How to remove a node inside an iterator in python

2020-03-26 06:15发布

问题:

How to remove the current node, while iterating through all nodes from root by getiterator() function?

import xml.etree.ElementTree as ET
tree = ET.parse('file.xml')
root = tree.getroot()

for node in root.getiterator():
     #if some condition:
        #remove(node)

回答1:

You can't remove nodes without knowing the parent, but the xml.etree package doesn't give you any way to access a parent from a given node.
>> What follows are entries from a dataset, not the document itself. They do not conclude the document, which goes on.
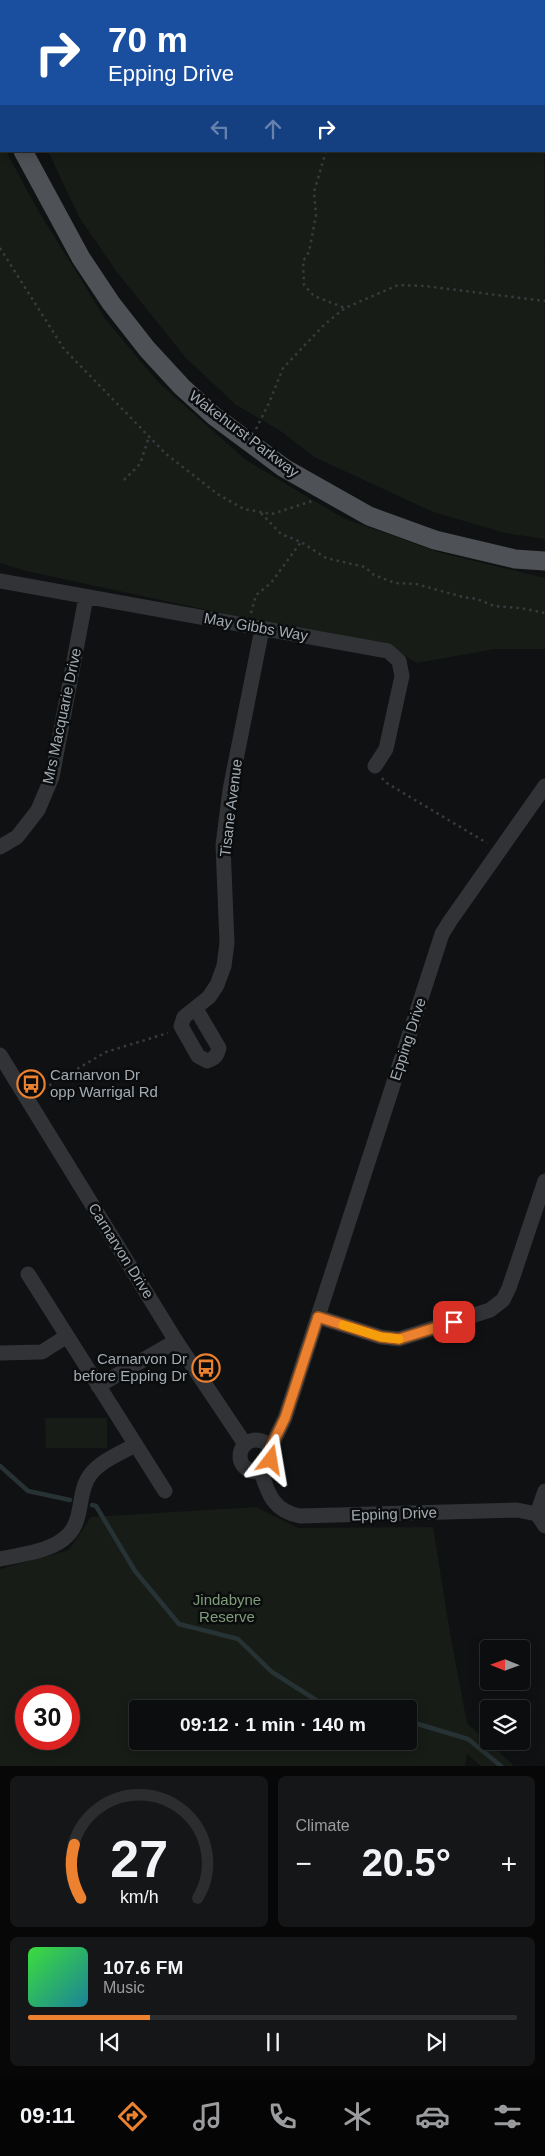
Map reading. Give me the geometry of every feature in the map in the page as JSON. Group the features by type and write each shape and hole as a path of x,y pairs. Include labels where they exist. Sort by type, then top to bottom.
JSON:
{"main road":[{"name":"Wakehurst Parkway","path":"24,152 81,258 111,303 141,342 182,387 214,416 284,468 370,516 435,540 515,559 545,561"}],"street":[{"name":"May Gibbs Way","path":"0,581 388,651 399,661 402,676 386,749 375,766"},
{"name":"Mrs Macquarie Drive","path":"0,847 16,837 38,810 52,777 86,597"},
{"name":"Tisane Avenue","path":"182,1031 182,1020 209,997 217,985 224,966 227,943 224,845 230,790 256,628"},
{"name":"Epping Drive","path":"270,1449 285,1418 442,934 545,786"},
{"path":"182,1031 198,1056 203,1060 214,1058 218,1054 217,1042 196,1009"},
{"name":"Carnarvon Drive","path":"0,1055 176,1340 245,1444"},
{"path":"318,1317 381,1337 399,1339 490,1310 503,1300 509,1288 545,1181"},
{"path":"28,1274 165,1491"},
{"path":"0,1353 42,1352 67,1336"},
{"path":"98,1386 176,1340"},
{"path":"253,1440 259,1441 264,1442 270,1449 269,1465 261,1472 250,1471 242,1464 240,1453 245,1444 253,1440"},
{"path":"0,1559 55,1545 68,1536 76,1524 89,1476 98,1467 135,1445"},
{"name":"Epping Drive","path":"261,1472 275,1505 288,1514 300,1516 517,1510 541,1520"},
{"path":"541,1520 545,1491"}],"path":[{"path":"326,152 314,192 316,215 309,252 303,261 304,285 314,296 346,308"},
{"path":"0,248 64,349 166,454 219,495 244,509 272,514 332,495"},
{"path":"249,441 269,404 284,368 325,324 346,308 398,285 425,286 545,301"},
{"path":"124,480 140,464 149,437"},
{"path":"260,512 282,534 301,542 326,558 364,567 374,575 395,583 416,584 463,598 477,599 494,606 520,608 545,613"},
{"path":"256,628 256,595 271,583 301,542"},
{"path":"375,766 385,782 499,850"},
{"path":"26,1098 106,1052 168,1033 182,1031"}],"green space":[{"path":"0,152 7,152 36,207 106,320 159,383 246,460 343,518 441,553 545,578 545,649 495,649 417,663 387,645 268,623 26,571 0,563"},
{"path":"48,152 544,152 545,539 505,533 433,512 314,457 282,432 236,405 186,358 116,271 79,217"},
{"path":"45,1418 107,1418 107,1448 46,1448"},
{"name":"Jindabyne Reserve","path":"256,1507 298,1528 433,1527 467,1723 480,1735 480,1750 497,1750 514,1766 481,1766 467,1754 465,1766 0,1766 0,1569 69,1550 91,1517"}],"waterway":[{"path":"0,1466 28,1491 70,1500"},
{"path":"92,1505 96,1506 135,1571 179,1624 238,1639 272,1672 316,1700"},
{"path":"417,1724 468,1739 501,1766"}],"slow traffic":[{"path":"343,1325 381,1337 399,1339"}],"place":[{"name":"Carnarvon Dr opp Warrigal Rd","path":"31,1084"},
{"name":"Carnarvon Dr before Epping Dr","path":"206,1368"}],"route":[{"path":"271,1460 270,1449 285,1418 318,1317 381,1337 399,1339 454,1322"}]}
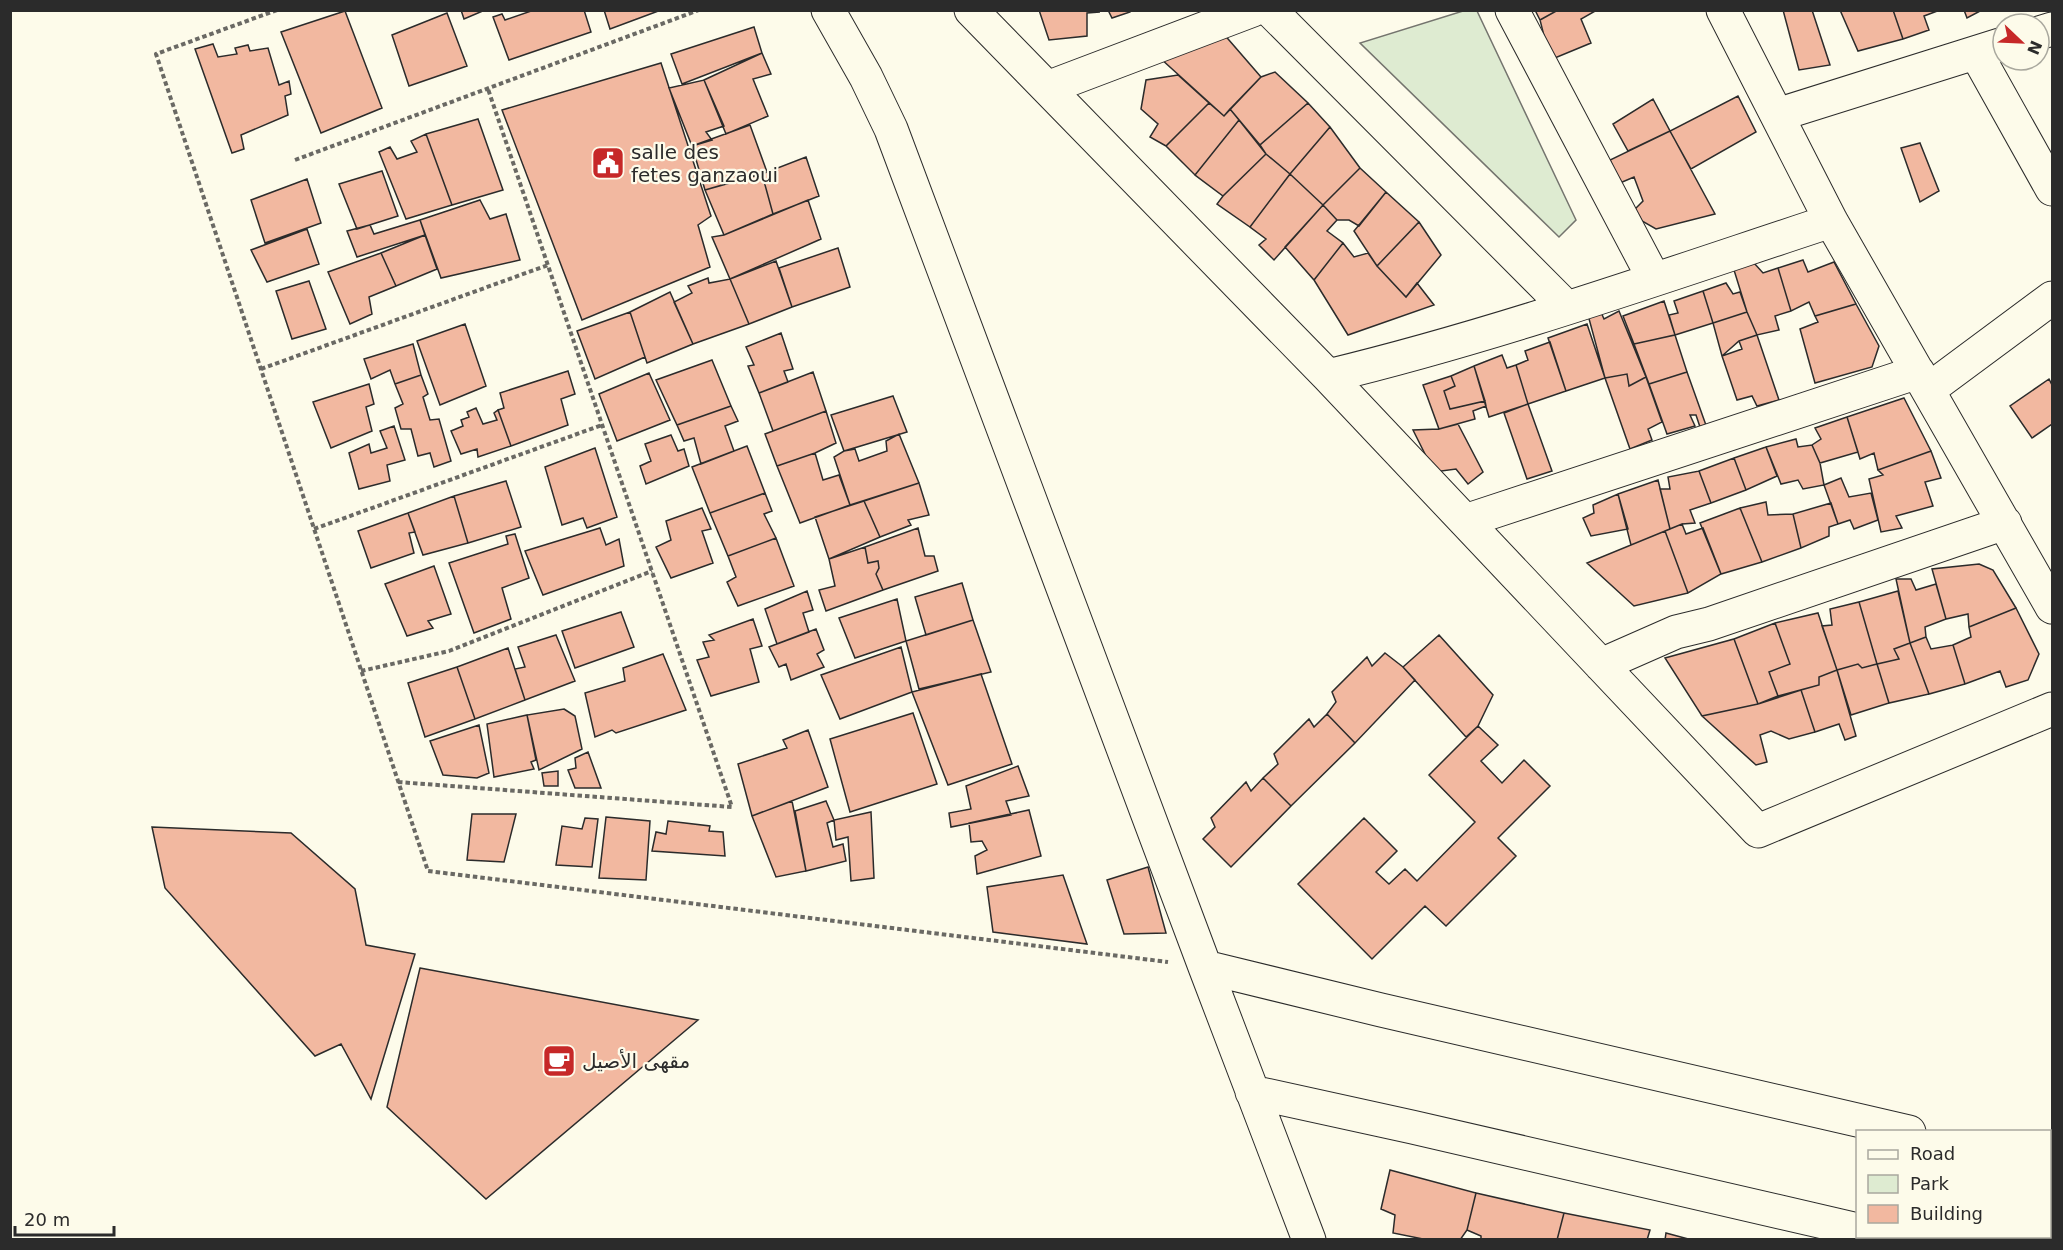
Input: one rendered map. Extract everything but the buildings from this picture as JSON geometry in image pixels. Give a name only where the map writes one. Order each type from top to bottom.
[{"type":"street","points":[[828,10],[866,77],[891,129],[1309,1239]]},
{"type":"street","points":[[971,10],[1328,376],[1758,831],[2052,709]]},
{"type":"street","points":[[1047,88],[1253,10]]},
{"type":"street","points":[[1270,10],[1567,308]]},
{"type":"street","points":[[1512,10],[1654,279]]},
{"type":"street","points":[[1724,10],[1831,222],[2005,523],[2048,587]]},
{"type":"street","points":[[1777,115],[1990,49],[2052,189]]},
{"type":"street","points":[[1328,376],[1412,356],[1831,222]]},
{"type":"street","points":[[1465,521],[1923,381],[2052,298]]},
{"type":"street","points":[[1601,665],[1676,632],[1709,624],[2005,523]]},
{"type":"street","points":[[1205,967],[1381,1010],[1905,1130]]},
{"type":"street","points":[[1252,1092],[1856,1230]]},
{"type":"path","points":[[277,10],[156,54],[428,871],[1205,967]]},
{"type":"path","points":[[295,160],[699,10]]},
{"type":"path","points":[[398,782],[732,807],[488,89]]},
{"type":"path","points":[[261,369],[548,265]]},
{"type":"path","points":[[314,530],[602,425]]},
{"type":"path","points":[[361,671],[449,651],[652,571]]},
{"type":"green space","points":[[1463,11],[1477,11],[1576,220],[1559,237],[1360,43]]},
{"type":"place","name":"salle des fetes ganzaoui","points":[[608,163]]},
{"type":"place","name":"مقهى الأصيل","points":[[559,1061]]}]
The only way around this is matching the parent node instead:

for node in root.iter():
    if some_condition_matches_parent:
        for child in list(node.iter()):
            if some_condition_matches_child:
                node.remove(child)

If you switch to the lxml library (which implements the same API, but with additional enhancements), you can retrieve the parent node from any given node:

node.getparent().remove(node)

Note, while the pure-Python implementation of Element.getiterator() returns a list object, in the C implementation of the ElementTree module (a separate import on Python 2, transparently imported on Python 3 if available) the getiterator() method returns a live generator which requires a copy to be made.

On top of that, the Element.getiterator() method has been deprecated in Python 3.2 and will be removed altogether in Python 3.9. I replaced its use with node.iter() in the outer loop, and list(node.iter()) in the inner.